A few months later on 6 February 1942 a battle damaged naval pattern Carley Float (a metal tubular life raft covered with cork and canvas) was spotted drifting off Christmas Island (then British Territory administered from Singapore). The Harbour Master, Captain James Smith, ordered his assistant Edward Craig to bring the float ashore and the badly decomposed body of a man wearing a white boiler suit was found in the raft. The Island’s doctor (Dr J. Scott Clark) ascertained that the body was of a Caucasian male who had been dead for some time and the description of the Carley Float later given by Smith indicated it was from a naval vessel and that the float had been in the water for several months.
Also found in the raft was a shoe or boot with the broad arrow (indicating Government property) and the manufacturer’s name of McCowan or McEwen stamped on it. First hand evidence suggests that the shoe size was not compatible with the body and it was speculated that there may have been another man in the raft prior to it being recovered.
The overalls worn were described as both white or blue, that had been bleached white by the sun, and with four press stud fasteners at the front as opposed to buttons. The body had lain in the raft in a peculiar position and the Assistant Harbour Master later stated, in 1981, that a coffin had to be built to conform to the way the remains were preserved. In mid February 1942 the body was buried in an unmarked grave in the Old European Cemetery with military honours. A report on the incident was delivered to the RAN by Captain Smith when he returned to Fremantle later that month. On 31 March 1942 Christmas Island was invaded and occupied by the Japanese and there the matter and the unknown sailor rested for many years to come.
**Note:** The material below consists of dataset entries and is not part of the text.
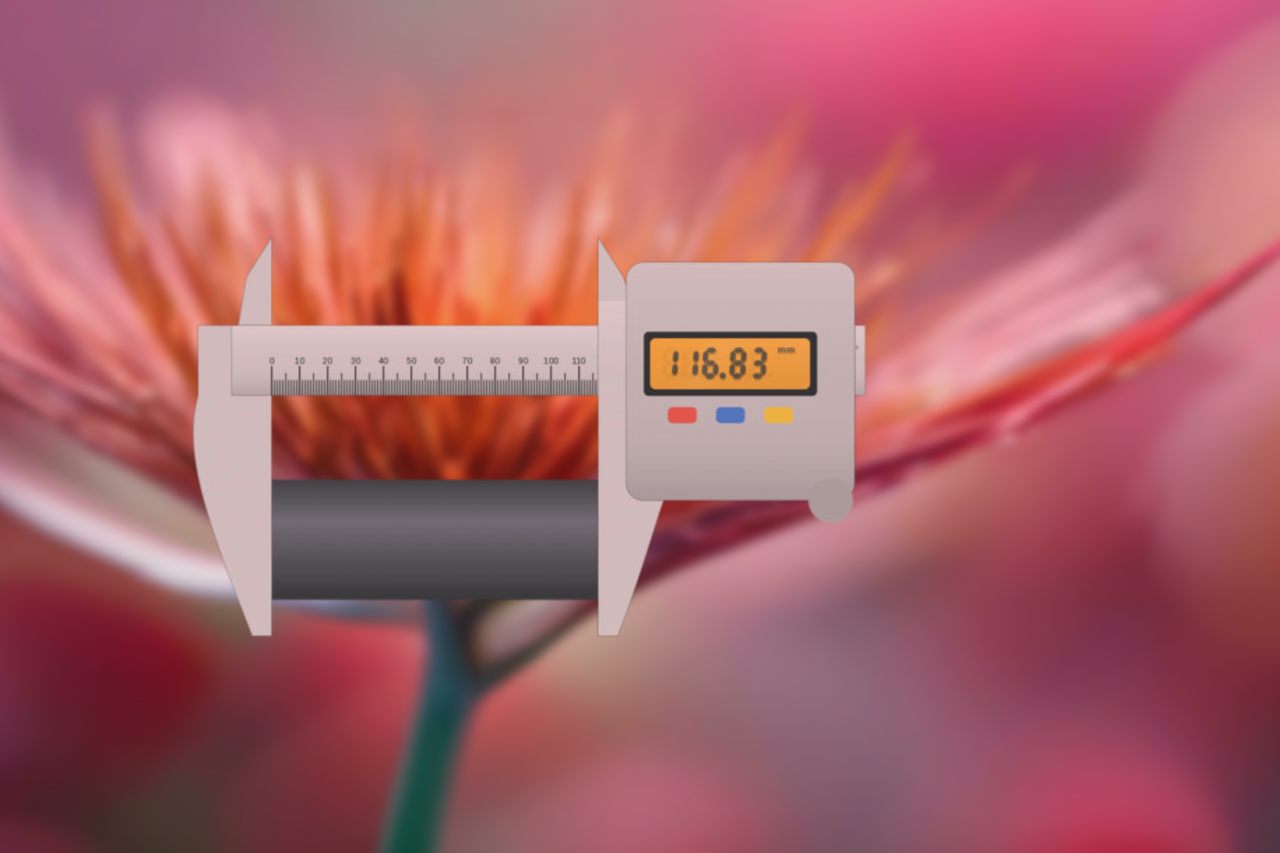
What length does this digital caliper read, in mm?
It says 116.83 mm
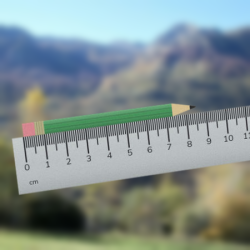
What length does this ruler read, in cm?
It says 8.5 cm
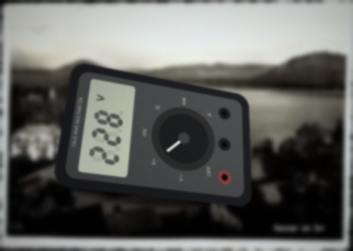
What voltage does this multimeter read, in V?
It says 228 V
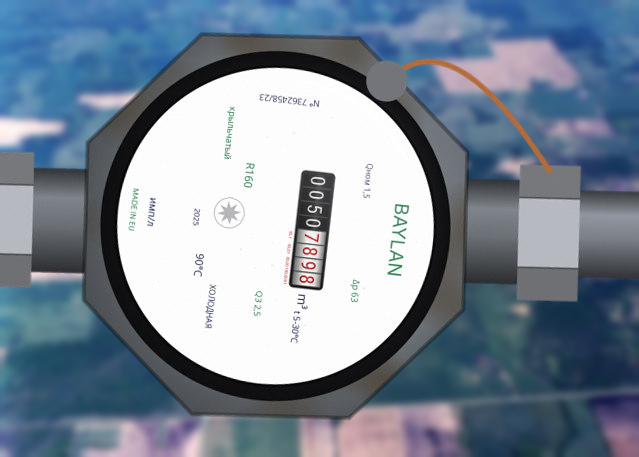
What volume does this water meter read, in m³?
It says 50.7898 m³
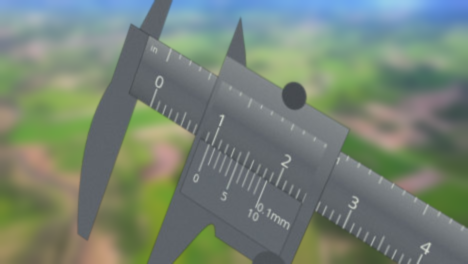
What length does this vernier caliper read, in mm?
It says 9.6 mm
In 1949 the matter was examined by the RAN when one of the men who had been present at the funeral (Sergeant J.W. Brown of the Christmas Island volunteer platoon) wrote an article for a WA newspaper but nothing came of this investigation. Again the matter was consigned to the footnotes of history being only briefly mentioned in the RAN’s Official History for the War 1939-1945 (published in 1957). At Christmas Island the unknown sailor lay in his unmarked grave, but every now and then Mr Jack Pettigrew (who had been on the island in 1942 and returned there in 1946) would take interested people to see the grave site. One day in late 1950 he took Mr Brian O’Shannassy (an ex RAN Signalman working on the island as an accountant) to see the grave and Brian took a photo of the cemetery. Pettigrew is alleged to have also made a comment that he recalled the body had a `perfect set of teeth’ (or words to that effect). Brian O’Shannassy’s photo was to prove to be of significant value some 55 years later.
In the early 1980s there was resurgence in interest regarding the loss of Sydney and two books on the matter were published. These were Michael Montgomery’s Who Sank the Sydney (1981) and Barbara Winter’s HMAS Sydney – Fact, Fantasy and Fraud (1984). Both mentioned the sailor buried at Christmas Island. From these two books the pressure began to mount to have the wreck of Sydney located and the body at Christmas Island exhumed. Throughout the 1990s more books on the loss of Sydney were written and more Australians became interested in the whole story. One of these was Mr Ted McGowan whose older brother (Able Seaman Thomas McGowan) had been lost with the ship. He had heard the rumour that the body had a perfect set of teeth and, linked with the details of the shoe found in the raft, he believed that the body could be that of his brother. His efforts over the next 15 years were to prove to be one of the main catalysts in having the body exhumed.